Foreign-born Chinese face bureaucratic limbo over visas
For the city's non-ethnic Chinese residents, naturalisation is only the first step in a long process towards securing a home return permit - the document issued to Chinese nationals from Hong Kong and Macau for travel to the mainland.

For the city's non-ethnic Chinese residents, naturalisation is only the first step in a long process towards securing a home return permit - the document issued to Chinese nationals from Hong Kong and Macau for travel to the mainland.
But while the process may be simpler for ethnic Chinese, approval can seem random. Not surprisingly, politically sensitive figures such as opposition legislators have been refused home return permits.
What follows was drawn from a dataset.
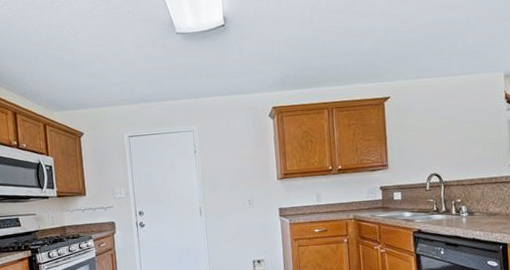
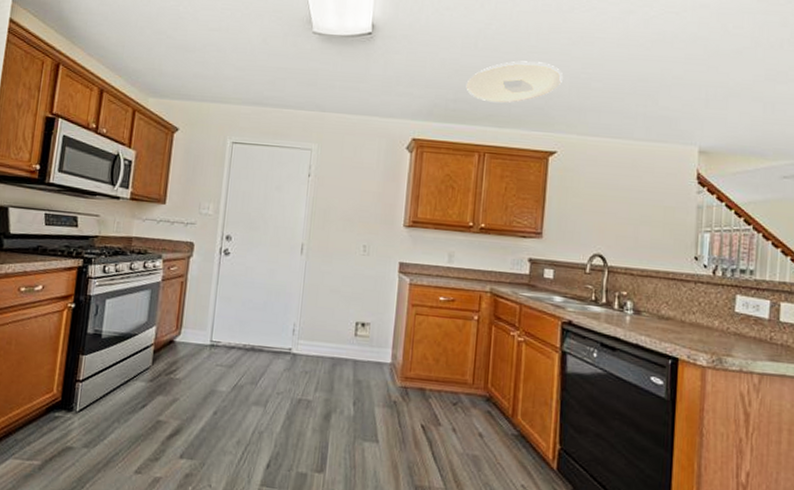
ceiling light: none [308,24,386,66] -> present [466,61,563,103]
But decisions are arbitrary, with businessmen and journalists also being rejected.
Complications under the "One Country, Two Systems" framework can also prevent some residents from obtaining a home return permit or a visa as a foreign national for travel to the mainland.
Vincent Lee, 25, found himself in that predicament when he relocated to Hong Kong for work and had to visit the mainland.
Born in Britain to Hong Kong parents, he holds a British passport and a Hong Kong permanent ID card. He was told he was not eligible for a HKSAR passport because his parents had settled abroad by the time of his birth.
So he applied for a visa as a tourist but was rejected three times in the past year; he found himself trapped in a bureaucratic limbo.